- PAGE EXCERPT -
Jackson's first message contained a serious defense of the removals. Men long in office, he said, acquired the "habit of looking with indifference upon the public interests," and office became considered "a species of property." "The duties of all public officers," he declared, with an ignorance then very common among Americans, could be "made so plain and simple that men of intelligence may readily qualify themselves for their performance." Further, he pointed out that no one man had "any more intrinsic right" to office than another; and therefore "no individual wrong" was done by removal. The officer removed, he concluded, with almost a demagogic touch, had the same means of earning a living as "the millions who never held office." In spite of individual distress he wished "rotation in office" to become "a leading principle in the Republican creed." Unfounded as most of this is now clearly seen to be, it is certain that the reasoning was convincing to a very large part of the American people.

In his own department Van Buren practiced little of the proscription which was active elsewhere. Of seventeen foreign representatives, but four were removed in the first year. Doubtless he was fortunate in having an office without the amount of patronage of the Post-Office or the Treasury. Nothing in his career, however, showed a personal liking for removals. The distribution of offices was not distasteful to him; but his temper was neither prescriptive nor unfriendly. At times even his partisan loyalty was doubted for his reluctance in this, which was soon deemed an appropriate and even necessary party work.

[Dataset records]
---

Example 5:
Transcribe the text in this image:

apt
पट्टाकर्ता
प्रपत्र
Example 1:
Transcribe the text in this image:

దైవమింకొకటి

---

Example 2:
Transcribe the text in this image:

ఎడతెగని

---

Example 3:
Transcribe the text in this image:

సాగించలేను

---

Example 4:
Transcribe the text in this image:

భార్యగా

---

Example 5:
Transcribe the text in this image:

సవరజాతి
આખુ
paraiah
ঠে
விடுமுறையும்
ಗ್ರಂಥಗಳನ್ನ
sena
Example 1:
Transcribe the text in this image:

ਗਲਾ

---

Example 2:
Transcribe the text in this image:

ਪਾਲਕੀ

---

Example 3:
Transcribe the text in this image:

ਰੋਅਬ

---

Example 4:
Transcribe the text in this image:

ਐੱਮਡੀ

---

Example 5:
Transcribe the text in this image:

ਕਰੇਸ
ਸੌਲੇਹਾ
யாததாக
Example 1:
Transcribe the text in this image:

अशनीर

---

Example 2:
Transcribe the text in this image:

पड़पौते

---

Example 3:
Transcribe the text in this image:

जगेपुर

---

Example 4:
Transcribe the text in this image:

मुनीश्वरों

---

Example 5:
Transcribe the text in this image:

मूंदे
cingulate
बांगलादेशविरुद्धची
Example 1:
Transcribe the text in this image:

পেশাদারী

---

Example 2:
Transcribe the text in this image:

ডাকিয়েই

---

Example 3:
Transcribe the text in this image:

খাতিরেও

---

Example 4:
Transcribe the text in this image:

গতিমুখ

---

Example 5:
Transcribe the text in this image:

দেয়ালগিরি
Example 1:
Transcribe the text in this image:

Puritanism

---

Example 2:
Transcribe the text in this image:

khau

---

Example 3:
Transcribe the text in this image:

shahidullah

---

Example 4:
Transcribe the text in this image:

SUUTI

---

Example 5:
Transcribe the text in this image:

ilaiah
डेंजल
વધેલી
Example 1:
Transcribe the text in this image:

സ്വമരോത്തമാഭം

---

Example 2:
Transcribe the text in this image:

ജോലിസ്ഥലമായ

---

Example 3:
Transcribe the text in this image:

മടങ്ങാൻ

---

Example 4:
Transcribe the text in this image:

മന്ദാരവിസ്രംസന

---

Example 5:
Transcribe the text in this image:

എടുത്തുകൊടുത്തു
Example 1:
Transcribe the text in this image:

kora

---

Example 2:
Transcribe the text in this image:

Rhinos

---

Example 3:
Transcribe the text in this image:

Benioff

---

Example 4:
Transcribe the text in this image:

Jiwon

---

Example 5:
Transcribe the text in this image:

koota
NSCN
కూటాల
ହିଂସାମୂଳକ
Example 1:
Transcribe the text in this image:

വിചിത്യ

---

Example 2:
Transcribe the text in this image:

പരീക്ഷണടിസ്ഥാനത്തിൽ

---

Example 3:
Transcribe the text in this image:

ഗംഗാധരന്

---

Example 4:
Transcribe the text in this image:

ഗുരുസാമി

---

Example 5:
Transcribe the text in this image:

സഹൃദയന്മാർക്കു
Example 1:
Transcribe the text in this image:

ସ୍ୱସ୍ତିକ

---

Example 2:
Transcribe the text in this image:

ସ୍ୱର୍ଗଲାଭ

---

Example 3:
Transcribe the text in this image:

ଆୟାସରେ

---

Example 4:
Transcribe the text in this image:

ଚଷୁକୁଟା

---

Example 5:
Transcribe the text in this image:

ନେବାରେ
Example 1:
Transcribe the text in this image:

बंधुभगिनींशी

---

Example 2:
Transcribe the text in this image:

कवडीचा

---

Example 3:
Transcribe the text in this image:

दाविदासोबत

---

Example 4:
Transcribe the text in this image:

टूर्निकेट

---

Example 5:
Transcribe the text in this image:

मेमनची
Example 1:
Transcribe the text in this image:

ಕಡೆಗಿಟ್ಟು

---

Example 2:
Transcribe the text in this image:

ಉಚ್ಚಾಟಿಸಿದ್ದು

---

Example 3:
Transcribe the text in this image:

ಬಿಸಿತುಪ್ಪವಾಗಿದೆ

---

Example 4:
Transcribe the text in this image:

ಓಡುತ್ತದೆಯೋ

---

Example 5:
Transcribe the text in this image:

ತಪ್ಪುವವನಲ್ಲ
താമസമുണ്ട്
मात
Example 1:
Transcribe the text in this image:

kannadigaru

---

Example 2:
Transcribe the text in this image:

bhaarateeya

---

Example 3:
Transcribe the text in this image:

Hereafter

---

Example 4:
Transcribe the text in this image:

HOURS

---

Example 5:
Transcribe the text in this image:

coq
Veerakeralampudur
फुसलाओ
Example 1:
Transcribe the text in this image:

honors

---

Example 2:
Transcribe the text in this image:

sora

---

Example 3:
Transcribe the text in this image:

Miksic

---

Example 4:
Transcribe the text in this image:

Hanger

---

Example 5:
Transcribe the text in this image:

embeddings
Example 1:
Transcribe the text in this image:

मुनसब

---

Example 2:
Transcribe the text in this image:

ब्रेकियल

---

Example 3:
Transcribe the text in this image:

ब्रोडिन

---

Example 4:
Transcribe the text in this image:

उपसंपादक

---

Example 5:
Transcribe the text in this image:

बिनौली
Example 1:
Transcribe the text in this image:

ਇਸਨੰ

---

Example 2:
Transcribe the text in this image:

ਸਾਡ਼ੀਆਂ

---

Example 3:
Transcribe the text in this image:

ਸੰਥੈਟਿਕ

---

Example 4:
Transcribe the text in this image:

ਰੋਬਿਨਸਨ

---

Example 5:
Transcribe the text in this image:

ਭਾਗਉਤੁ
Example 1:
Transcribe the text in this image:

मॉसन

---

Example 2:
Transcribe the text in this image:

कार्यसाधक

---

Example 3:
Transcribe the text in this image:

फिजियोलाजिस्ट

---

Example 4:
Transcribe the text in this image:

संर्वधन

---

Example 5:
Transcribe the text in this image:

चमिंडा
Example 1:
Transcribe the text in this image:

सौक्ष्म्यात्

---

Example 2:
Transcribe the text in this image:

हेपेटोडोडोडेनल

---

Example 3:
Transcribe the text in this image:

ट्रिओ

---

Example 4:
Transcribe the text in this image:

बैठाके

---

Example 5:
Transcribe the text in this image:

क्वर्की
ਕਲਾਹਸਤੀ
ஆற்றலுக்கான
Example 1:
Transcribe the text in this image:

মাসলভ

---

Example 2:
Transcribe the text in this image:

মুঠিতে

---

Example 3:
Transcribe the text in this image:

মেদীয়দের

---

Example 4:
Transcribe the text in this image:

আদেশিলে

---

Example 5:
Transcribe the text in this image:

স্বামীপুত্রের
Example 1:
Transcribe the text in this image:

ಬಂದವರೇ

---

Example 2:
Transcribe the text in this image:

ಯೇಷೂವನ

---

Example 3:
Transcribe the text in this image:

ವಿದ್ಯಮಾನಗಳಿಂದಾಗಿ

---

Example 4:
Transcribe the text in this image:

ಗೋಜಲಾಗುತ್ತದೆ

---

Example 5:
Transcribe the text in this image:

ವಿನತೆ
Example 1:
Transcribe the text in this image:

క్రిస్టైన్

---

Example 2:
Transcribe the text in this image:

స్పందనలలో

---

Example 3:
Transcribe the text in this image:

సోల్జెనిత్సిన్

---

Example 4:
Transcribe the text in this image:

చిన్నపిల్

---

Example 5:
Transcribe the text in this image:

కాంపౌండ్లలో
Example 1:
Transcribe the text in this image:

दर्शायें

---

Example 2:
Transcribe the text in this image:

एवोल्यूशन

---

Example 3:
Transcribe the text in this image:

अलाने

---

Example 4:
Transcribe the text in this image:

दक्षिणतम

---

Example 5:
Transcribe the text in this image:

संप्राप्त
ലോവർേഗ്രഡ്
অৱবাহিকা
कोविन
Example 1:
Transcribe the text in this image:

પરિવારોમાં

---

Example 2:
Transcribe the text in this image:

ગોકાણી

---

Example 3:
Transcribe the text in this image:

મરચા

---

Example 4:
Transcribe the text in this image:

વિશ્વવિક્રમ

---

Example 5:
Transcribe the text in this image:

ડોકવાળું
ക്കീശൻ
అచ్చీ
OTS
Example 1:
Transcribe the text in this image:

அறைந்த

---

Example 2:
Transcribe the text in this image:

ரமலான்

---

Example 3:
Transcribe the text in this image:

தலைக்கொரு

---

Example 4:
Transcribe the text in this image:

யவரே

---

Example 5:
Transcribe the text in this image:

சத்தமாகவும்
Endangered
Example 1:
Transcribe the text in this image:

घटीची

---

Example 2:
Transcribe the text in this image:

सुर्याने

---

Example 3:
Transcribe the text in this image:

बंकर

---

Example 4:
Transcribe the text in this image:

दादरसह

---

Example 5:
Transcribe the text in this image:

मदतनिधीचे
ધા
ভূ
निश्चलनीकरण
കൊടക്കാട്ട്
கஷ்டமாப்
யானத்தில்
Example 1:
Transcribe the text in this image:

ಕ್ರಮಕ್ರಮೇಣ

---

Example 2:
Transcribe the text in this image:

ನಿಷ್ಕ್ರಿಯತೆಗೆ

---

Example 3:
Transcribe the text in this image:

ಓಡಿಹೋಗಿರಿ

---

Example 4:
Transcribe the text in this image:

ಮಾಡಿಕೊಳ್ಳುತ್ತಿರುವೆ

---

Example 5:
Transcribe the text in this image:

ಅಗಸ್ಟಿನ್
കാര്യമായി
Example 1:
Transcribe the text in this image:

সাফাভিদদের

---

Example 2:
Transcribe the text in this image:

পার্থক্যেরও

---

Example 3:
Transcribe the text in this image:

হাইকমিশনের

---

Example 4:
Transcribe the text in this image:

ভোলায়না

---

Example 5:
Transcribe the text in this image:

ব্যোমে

- TASK LIST -
**A)** In the page excerpt, take the part that opens with the words containing "In his own department" and closes with "necessary party work.", and write it out with "proscription" swapped for "purging".
**B)** Which verbs of speaking does the page excerpt use to introduce Jackson's words? List them all.

- ANSWERS TO THE TASKS -
**A)**
In his own department Van Buren practiced little of the purging which was active elsewhere. Of seventeen foreign representatives, but four were removed in the first year. Doubtless he was fortunate in having an office without the amount of patronage of the Post-Office or the Treasury. Nothing in his career, however, showed a personal liking for removals. The distribution of offices was not distasteful to him; but his temper was neither prescriptive nor unfriendly. At times even his partisan loyalty was doubted for his reluctance in this, which was soon deemed an appropriate and even necessary party work.

**B)**
- said
- declared
- pointed out
- concluded